The first Chinese immigrants started arriving in the United States in 1820. They came to escape poverty in China, and they took on low-skilled, low-paying jobs. Their numbers began swelling in the 1850s, first with the California Gold Rush and later with the construction of the transcontinental railroad. By 1880, there were 105,462 Chinese living in the United States out of a population of slightly more than 50 million.

Chinese laborers built the Central Pacific Railroad, which famously linked with the Union Pacific Railroad at Promontory Summit, Utah on May 10, 1869, allowing Americans for the first time to travel from the Atlantic to the Pacific by rail. But the growing number of Chinese and their “otherness” stoked nativist anger, especially in California. They endured blatant legal discrimination:

But California law discriminated against them . . . . They were not allowed to work on the “Mother Lode.” To work the “tailings” they had to pay a “miner’s tax,” a $4-per-head permissions tax plus a $2 water tax. In addition, the Chinese had to pay a personal tax, a hospital tax, a $2 school tax, and a property tax. But they could not go to public school, they were denied citizenship, they could not vote, nor could they testify in court.

These legal restrictions reflected nativist claims that:

the Chinese posed multiple threats. They came as servile “coolie” laborers who would take away the livelihood and destroy the dignity of white workingmen. They lived “huddled together…almost like rats” in pestilential ghettos, “Chinatowns” that endangered the health and welfare of the larger white community. Behind the apparently placid demeanor of these Orientals lurked the sexually demonic. The “Chinamen” not only drove their own women into prostitution but also sought to debauch vulnerable white women—or so it seemed in the sexual fantasy of their foes.”

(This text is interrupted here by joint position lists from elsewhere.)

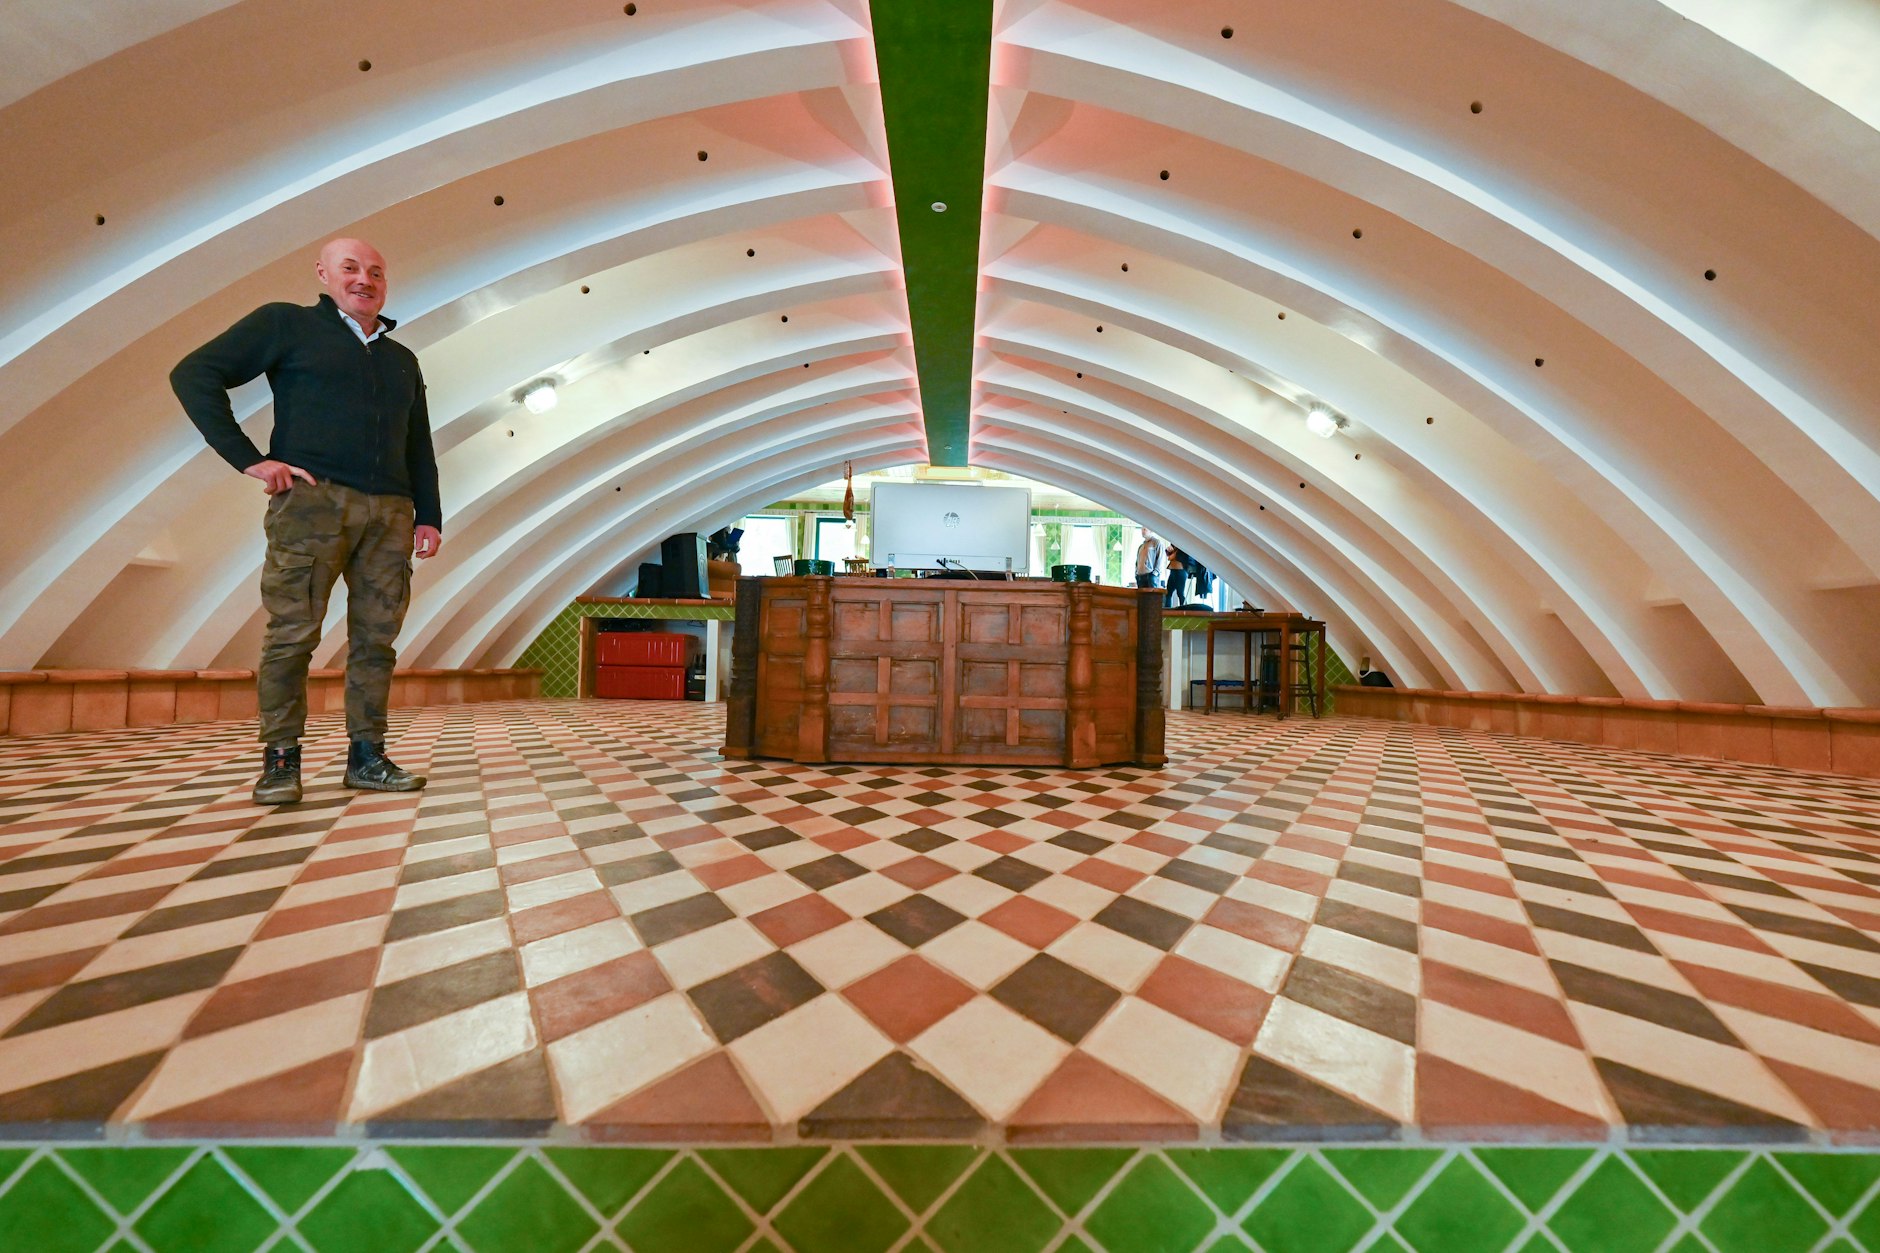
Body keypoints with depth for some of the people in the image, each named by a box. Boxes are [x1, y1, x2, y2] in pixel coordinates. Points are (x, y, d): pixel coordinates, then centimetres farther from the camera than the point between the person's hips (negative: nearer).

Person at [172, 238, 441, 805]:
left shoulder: (403, 360, 24)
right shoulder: (286, 324, 12)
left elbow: (419, 448, 23)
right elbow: (194, 374, 5)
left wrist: (429, 516, 13)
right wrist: (250, 459, -6)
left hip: (391, 513, 4)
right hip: (311, 500, -3)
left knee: (376, 637, 2)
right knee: (293, 632, -5)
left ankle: (367, 756, 7)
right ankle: (281, 759, 5)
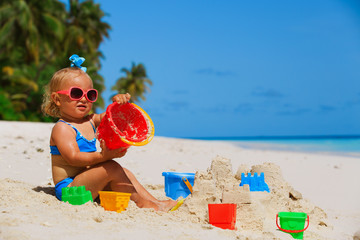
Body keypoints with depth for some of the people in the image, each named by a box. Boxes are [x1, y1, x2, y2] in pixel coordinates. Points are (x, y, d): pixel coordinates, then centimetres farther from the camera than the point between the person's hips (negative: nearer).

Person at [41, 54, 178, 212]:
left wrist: (119, 103, -6)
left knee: (124, 173, 6)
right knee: (112, 167, -22)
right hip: (68, 186, -9)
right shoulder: (62, 128, -12)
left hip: (86, 183, 9)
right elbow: (73, 157, -24)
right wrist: (102, 156, -36)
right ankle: (140, 203, -19)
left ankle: (153, 201, 1)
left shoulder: (89, 121, 15)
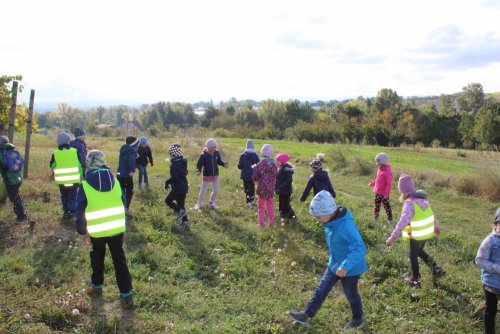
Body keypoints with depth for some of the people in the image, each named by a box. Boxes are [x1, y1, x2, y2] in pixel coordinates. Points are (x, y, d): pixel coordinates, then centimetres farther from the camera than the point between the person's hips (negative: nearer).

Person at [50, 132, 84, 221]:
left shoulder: (55, 153, -6)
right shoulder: (75, 151, -7)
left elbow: (52, 166, 8)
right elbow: (81, 165, 0)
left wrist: (54, 174, 29)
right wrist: (81, 176, 12)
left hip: (62, 181, 1)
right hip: (74, 180, -1)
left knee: (64, 196, 18)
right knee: (73, 196, 6)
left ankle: (66, 211, 22)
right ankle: (73, 211, -6)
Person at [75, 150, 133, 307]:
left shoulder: (85, 185, -11)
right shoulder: (115, 181, -2)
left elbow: (80, 211, -7)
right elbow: (123, 204, 7)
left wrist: (82, 232, 5)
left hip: (97, 231, -2)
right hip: (117, 228, 2)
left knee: (97, 258, 21)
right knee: (120, 260, 7)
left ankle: (97, 287, 37)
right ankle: (127, 294, 6)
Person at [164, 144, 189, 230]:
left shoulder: (174, 164, -18)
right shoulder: (183, 161, 8)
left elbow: (173, 178, -23)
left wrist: (167, 182, -7)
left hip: (178, 187, -8)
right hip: (184, 186, 8)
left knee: (168, 200, 10)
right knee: (180, 204, 15)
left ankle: (180, 211, -6)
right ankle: (185, 222, 14)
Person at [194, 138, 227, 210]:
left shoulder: (217, 153, -4)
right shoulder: (203, 155, -17)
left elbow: (219, 161, 8)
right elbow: (199, 164, -15)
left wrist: (224, 164, -12)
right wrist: (198, 171, -33)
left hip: (215, 175, 4)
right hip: (207, 175, -4)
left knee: (216, 191, 8)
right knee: (203, 191, 5)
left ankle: (212, 202, 34)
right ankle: (199, 203, 27)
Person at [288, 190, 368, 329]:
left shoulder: (346, 225, -35)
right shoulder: (331, 222, -7)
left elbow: (360, 249, -38)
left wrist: (346, 266, -47)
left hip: (349, 268, -7)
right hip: (335, 264, 7)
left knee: (351, 295, 15)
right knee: (321, 289, 12)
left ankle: (358, 320, 40)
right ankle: (307, 315, 24)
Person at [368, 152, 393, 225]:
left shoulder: (387, 171, -22)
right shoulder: (380, 169, 4)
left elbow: (389, 184, -22)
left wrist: (387, 193, -24)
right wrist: (373, 183, 18)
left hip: (384, 194, -8)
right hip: (377, 192, 8)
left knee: (386, 206, 4)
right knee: (376, 206, 18)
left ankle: (390, 220, 15)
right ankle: (375, 218, 31)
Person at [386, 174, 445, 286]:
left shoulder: (409, 203, -27)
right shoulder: (421, 197, -2)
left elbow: (403, 221, -35)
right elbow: (431, 213, 12)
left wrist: (393, 237, -35)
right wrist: (436, 225, 28)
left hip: (417, 235, -7)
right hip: (427, 232, 7)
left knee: (413, 256, 14)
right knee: (419, 251, 29)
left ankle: (415, 279, 29)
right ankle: (436, 269, 28)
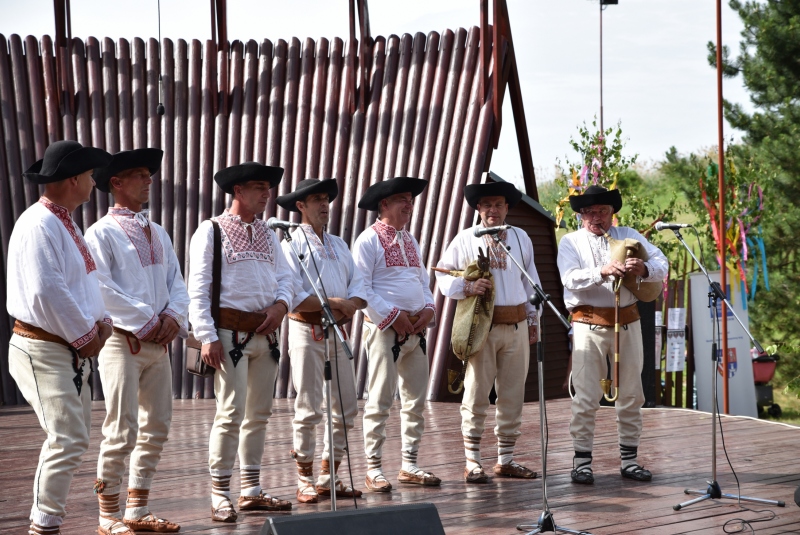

Not surprisingly, the vitriol directed against Chinese immigrants often triggered mob violence that led to beatings, murders, and lynchings.

In 1882, Congress responded to nativist pressures by passing the Chinese Exclusion Act. It was the first significant legal restriction on immigration into the United States. It effectively barred all immigrants from China for ten years. It also prohibited federal or state courts from granting citizenship to Chinese living in the United States.

The act did nothing to change American attitudes toward Chinese immigrants. Violence against them continued. In 1892, Congress passed legislation that barred Chinese immigration indefinitely. The law remained on the books until 1943, when the Magnuson Act repealed it.

Today there are slightly more than three-and-a-half million Chinese Americans. One of them is Gary Locke, a former Governor of Washington, Commerce Secretary, and soon-to-be our newest ambassador to China. Many of the proposals to fix America’s broken immigration system call for making it easier for Chinese students studying in the United States to stay and become citizens. Times change.